To skład gwarantujący najwyższy poziom rywalizacji i niezapomniane emocje. O odpuszczaniu nie może być mowy! Wyścig Legend to tylko jeden z wielu punktów programu tegorocznego Red Bull Drift Masters Grand Finale – wydarzenia zamykającego sezon Drift Masters. A ten sezon ma wyjątkowy polski akcent: na dwie rundy przed końcem w klasyfikacji generalnej prowadzi Piotr Więcek, więc oczekiwania i emocje są ogromne. Za jego plecami, z 20 punktami straty, znajduje się Irlandczyk Conor Shanahan. Trzecie miejsce zajmuje James Deane, który traci do lidera 69 punktów. To właśnie ta trójka powalczy o tytuł mistrza.

Adam Malysz poses for a portrait during a training in Merzuga, Morocco on October 26th 2014 //
Kin Marcin / Red Bull Content Pool

Wszystko wskazuje na to, że ostateczne rozstrzygnięcia zapadną dopiero w wielkim finale w Warszawie. Zanim wielki finał sezonu rozegra się w Warszawie, fanów czeka jeszcze jedna zagraniczna odsłona Drift Masters. Już w najbliższy weekend (15 i 16 sierpnia) najlepsi drifterzy globu opanują niemieckie Ferropolis, gdzie rozegrana zostanie przedostatnia runda sezonu. To wyjątkowa lokalizacja – tor zbudowany na terenie dawnej kopalni odkrywkowej, zmagania pod osłoną nocy i surowy, industrialny klimat sprawiły, że Ferropolis błyskawicznie zyskało status kultowego wśród fanów i kierowców.

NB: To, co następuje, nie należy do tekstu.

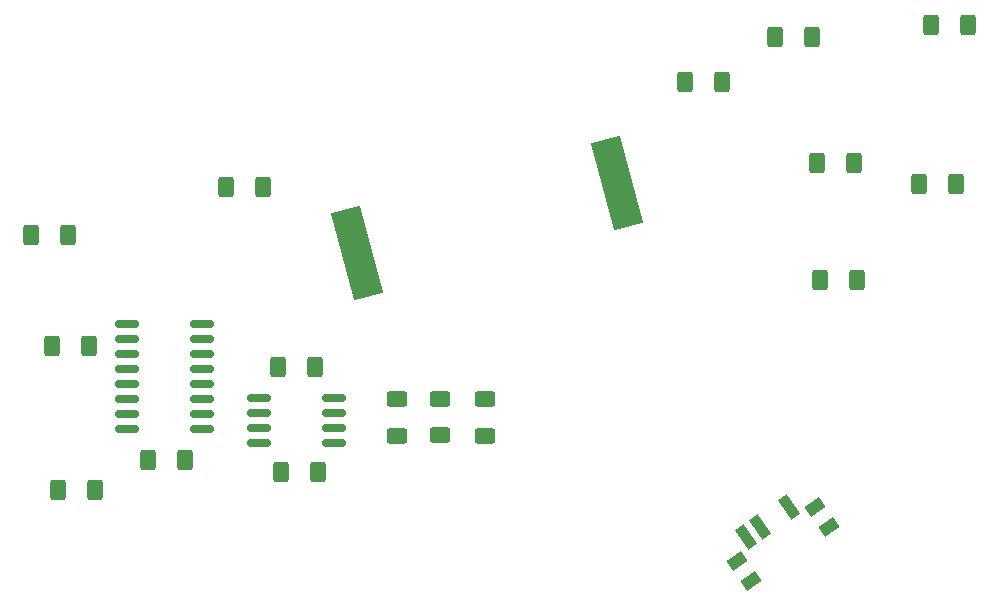
<source format=gbr>
%TF.GenerationSoftware,KiCad,Pcbnew,(6.0.4)*%
%TF.CreationDate,2022-06-03T16:22:06-07:00*%
%TF.ProjectId,Foxy_Pride,466f7879-5f50-4726-9964-652e6b696361,rev?*%
%TF.SameCoordinates,Original*%
%TF.FileFunction,Paste,Bot*%
%TF.FilePolarity,Positive*%
%FSLAX46Y46*%
G04 Gerber Fmt 4.6, Leading zero omitted, Abs format (unit mm)*
G04 Created by KiCad (PCBNEW (6.0.4)) date 2022-06-03 16:22:06*
%MOMM*%
%LPD*%
G01*
G04 APERTURE LIST*
G04 Aperture macros list*
%AMRoundRect*
0 Rectangle with rounded corners*
0 $1 Rounding radius*
0 $2 $3 $4 $5 $6 $7 $8 $9 X,Y pos of 4 corners*
0 Add a 4 corners polygon primitive as box body*
4,1,4,$2,$3,$4,$5,$6,$7,$8,$9,$2,$3,0*
0 Add four circle primitives for the rounded corners*
1,1,$1+$1,$2,$3*
1,1,$1+$1,$4,$5*
1,1,$1+$1,$6,$7*
1,1,$1+$1,$8,$9*
0 Add four rect primitives between the rounded corners*
20,1,$1+$1,$2,$3,$4,$5,0*
20,1,$1+$1,$4,$5,$6,$7,0*
20,1,$1+$1,$6,$7,$8,$9,0*
20,1,$1+$1,$8,$9,$2,$3,0*%
%AMRotRect*
0 Rectangle, with rotation*
0 The origin of the aperture is its center*
0 $1 length*
0 $2 width*
0 $3 Rotation angle, in degrees counterclockwise*
0 Add horizontal line*
21,1,$1,$2,0,0,$3*%
G04 Aperture macros list end*
%ADD10RoundRect,0.250000X0.400000X0.625000X-0.400000X0.625000X-0.400000X-0.625000X0.400000X-0.625000X0*%
%ADD11RoundRect,0.150000X-0.866000X-0.150000X0.866000X-0.150000X0.866000X0.150000X-0.866000X0.150000X0*%
%ADD12RotRect,1.500000X1.000000X215.000000*%
%ADD13RotRect,0.900000X2.000000X215.000000*%
%ADD14RoundRect,0.250000X0.625000X-0.400000X0.625000X0.400000X-0.625000X0.400000X-0.625000X-0.400000X0*%
%ADD15RotRect,2.540000X7.620000X195.000000*%
%ADD16RoundRect,0.250000X-0.400000X-0.625000X0.400000X-0.625000X0.400000X0.625000X-0.400000X0.625000X0*%
%ADD17RoundRect,0.250000X-0.625000X0.400000X-0.625000X-0.400000X0.625000X-0.400000X0.625000X0.400000X0*%
G04 APERTURE END LIST*
D10*
%TO.C,R2*%
X97054000Y-44450000D03*
X93954000Y-44450000D03*
%TD*%
%TO.C,R6*%
X100864000Y-65024000D03*
X97764000Y-65024000D03*
%TD*%
%TO.C,C4*%
X43968000Y-80264000D03*
X40868000Y-80264000D03*
%TD*%
%TO.C,R3*%
X109246000Y-56896000D03*
X106146000Y-56896000D03*
%TD*%
D11*
%TO.C,U2*%
X39061492Y-77639494D03*
X39061492Y-76369494D03*
X39061492Y-75099494D03*
X39061492Y-73829494D03*
X39061492Y-72559494D03*
X39061492Y-71289494D03*
X39061492Y-70019494D03*
X39061492Y-68749494D03*
X45411492Y-68749494D03*
X45411492Y-70019494D03*
X45411492Y-71289494D03*
X45411492Y-72559494D03*
X45411492Y-73829494D03*
X45411492Y-75099494D03*
X45411492Y-76369494D03*
X45411492Y-77639494D03*
%TD*%
D10*
%TO.C,R5*%
X89434000Y-48260000D03*
X86334000Y-48260000D03*
%TD*%
D12*
%TO.C,S1*%
X98459468Y-85917989D03*
X91906242Y-90506601D03*
X90713204Y-88802770D03*
X97312302Y-84279689D03*
D13*
X95133135Y-84218551D03*
X92634725Y-85967957D03*
X91446955Y-86799643D03*
%TD*%
D10*
%TO.C,R4*%
X100610000Y-55118000D03*
X97510000Y-55118000D03*
%TD*%
D14*
%TO.C,R12*%
X65557400Y-78181800D03*
X65557400Y-75081800D03*
%TD*%
D11*
%TO.C,U1*%
X50237492Y-78867000D03*
X50237492Y-77597000D03*
X50237492Y-76327000D03*
X50237492Y-75057000D03*
X56587492Y-75057000D03*
X56587492Y-76327000D03*
X56587492Y-77597000D03*
X56587492Y-78867000D03*
%TD*%
D10*
%TO.C,R7*%
X34062000Y-61214000D03*
X30962000Y-61214000D03*
%TD*%
%TO.C,C3*%
X54962500Y-72390000D03*
X51862500Y-72390000D03*
%TD*%
D14*
%TO.C,R11*%
X61899800Y-78232600D03*
X61899800Y-75132600D03*
%TD*%
D15*
%TO.C,BT1*%
X80571958Y-56802791D03*
X58548850Y-62703865D03*
%TD*%
D10*
%TO.C,C2*%
X55216500Y-81280000D03*
X52116500Y-81280000D03*
%TD*%
%TO.C,R9*%
X50572000Y-57150000D03*
X47472000Y-57150000D03*
%TD*%
%TO.C,R10*%
X36348000Y-82804000D03*
X33248000Y-82804000D03*
%TD*%
D16*
%TO.C,R8*%
X32740000Y-70612000D03*
X35840000Y-70612000D03*
%TD*%
D17*
%TO.C,C1*%
X69342000Y-75132000D03*
X69342000Y-78232000D03*
%TD*%
D10*
%TO.C,R1*%
X110262000Y-43434000D03*
X107162000Y-43434000D03*
%TD*%
M02*

</source>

To również wyjątkowo szczęśliwy punkt na mapie dla Polaków – każda dotychczasowa runda w tym miejscu kończyła się naszym sukcesem. W 2019 roku Paweł Korpuliński stanął tu na trzecim stopniu podium, a trzy lata później był już drugi. W ubiegłym sezonie triumfował Piotr Więcek, pokazując pełnię swojego talentu. – To dość kręty obiekt, który wpisuje się dobrze w typ trasy, który lubię i na którym się dobrze czuję. Za każdym razem, kiedy Ferropolis gości w kalendarzu Drift Masters, wracam tutaj z wielką chęcią. Już nie mogę się doczekać weekendu – mówi Korpuliński, który ponownie celuje w podium.